Steve Brecher sent to me the following e-mail in response to this recent post on unpaid internships:

Your letter to Atlantic on the subject hereof seems off base to me: interns are working for their organization, providing services; while college students are primarily consumers of services provided by their schools.

With respect, I disagree that my letter to the Atlantic is off base.  Here’s why I disagree.

All voluntary exchanges are mutually beneficial.  (This claim is always true ex ante – that is, prospectively – if not always true ex post.  People do sometimes err, even by their own lights.  But because opponents of unpaid internships do not allege that unpaid interns consistently make mistakes in accepting such internships, error is not the issue in this discussion.)  Therefore, people who accept unpaid internship gain relative to whatever would be the payoff (however measured) of their next-best alternatives.  These people are made better off.  So, too, of course, are the organizations and firms that employ unpaid interns.

The fact that there are a class of exchanges that work well as barter exchanges does nothing to undermine the proposition that those exchanges are mutually beneficial.  Money is a medium of exchange; it is itself not wealth.

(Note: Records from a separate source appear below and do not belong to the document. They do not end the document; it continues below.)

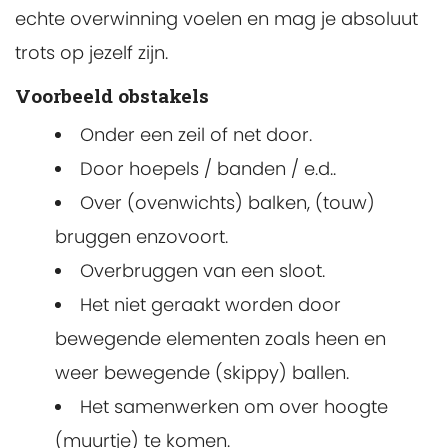
echte overwinning voelen en mag je absoluut
trots op jezelf zijn.
Voorbeeld obstakels
Onder een zeil of net door.
Door hoepels / banden / e.d..
Over (ovenwichts) balken, (touw)
bruggen enzovoort.
Overbruggen van een sloot.
Het niet geraakt worden door
bewegende elementen zoals heen en
weer bewegende (skippy) ballen.
Het samenwerken om over hoogte
(muurtje) te komen.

Unpaid internships are barter relationships.  The interns are not really unpaid; rather, they are paid in kind.  They are paid with experience, personal connections, perhaps enjoyment.  The totality of this pay sufficiently compensates these interns for whatever trouble and costs they incur in order to work as unpaid interns.  No cash payments need be added to these compensation packages in order for organizations that use unpaid interns to attract more such interns.

Obviously, too, the organizations that use such interns also gain – perhaps only narrowly (say, in the form of more output to sell today to paying customers) or broadly (say, in the form of increased goodwill from young men and women, their families, and other people who applaud firms and organizations for supplying these valuable opportunities to young people).

What’s relevant is the voluntary nature of the agreements between organizations that use unpaid interns and the unpaid interns that these organizations use.  What’s irrelevant is the currency in which the parties to the agreements are paid.  The fact that money is typically (in our highly specialized economy) the form of payment for specific goods and services received in no way implies that money is the only form of payment that is real or acceptable.

To complain about unpaid internships is to complain about the fact that barter happens to work for such voluntary exchanges.  But unpaid internships – no less than the supplying of educational services by colleges in exchange for monetary tuition payment from students – are mutually beneficial arrangements.